- **Metin**:

Suruç’ta 2015 yılında gerçekleştirilen katliamın 8. yılında Alsancak’ta gerçekleştirilen eyleme katıldık. “Suruç için Adalet” talebiyle düzenlenen çalışmaların daha uzun bir zamana yayılması sonucunda bu sene Suruç anması daha geniş gündem olmayı başardı. Bunun sonucunda Kıbrıs Şehitleri Caddesi’nde gerçekleştirilen eyleme katılım geçen senekine oranla daha yüksekti diyebiliriz.
Gençlik Örgütleri imzası taşıyan “Suruç için Adalet, Herkes için Adalet” pankartının açıldığı eylemde “Katil devlet hesap verecek”, “Suruç için adalet, herkes için adalet”, “Şehid namırın”, “Katil IŞİD, İşbirlikçi AKP”, “”Oyuncaktan barışa katil İŞİD, işbirlikçi AKP” sloganları atıldı. Eylemde önce gençlik örgütleri adına kaleme alınan basın metni ardından İstanbul’da gerçekleştirilmesi beklenen Suruç eylemine müdahale edilmesi nedeniyle orada okunamayan Barış Anneleri’nin metni okundu, polis saldırısı protesto edildi.
Açıklamaların okunmasının ardından daha önceki senelerde de olduğu gibi imzacı gençlik örgütlerinin inisiyatifi ile yoğun yığınak yapan polis kordonu üzerine yüklenilerek bir yürüyüş girişiminde bulunuldu. Polis saldırısı sonucu bu girişim başarılı olamadı. Ara sokaklara doğru yürümeye çalışanlara kimi faşistlerin saldırı girişimi oldu, bu girişim kitle tarafından yanıtlandı. Kitleyi takip eden polis saldırarak 11 kişiyi gözaltına aldı.

- **İncelenecek liste**:
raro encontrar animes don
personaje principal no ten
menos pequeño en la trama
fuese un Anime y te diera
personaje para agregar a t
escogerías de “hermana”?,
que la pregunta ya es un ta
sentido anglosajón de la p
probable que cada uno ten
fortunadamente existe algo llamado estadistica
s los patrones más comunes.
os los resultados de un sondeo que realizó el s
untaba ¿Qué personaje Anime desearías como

- **Yapılacak iş**:
Suruç anmasıyla ilgili metne göre şu soruları yanıtlayın:
(a) Alsancak'taki eylem hangi caddede yapıldı?
(b) Barış Anneleri'nin metni İstanbul'da neden okunamadı?
(c) Polis kitleyi takip edip saldırdıktan sonra kaç kişiyi gözaltına aldı?
Liste bu çalışmada hiçbir şekilde kullanılmaz.

- **Yanıt alanı**:
(a) Kıbrıs Şehitleri Caddesi'nde.
(b) İstanbul'da yapılması beklenen Suruç eylemine müdahale edildiği için.
(c) 11 kişiyi.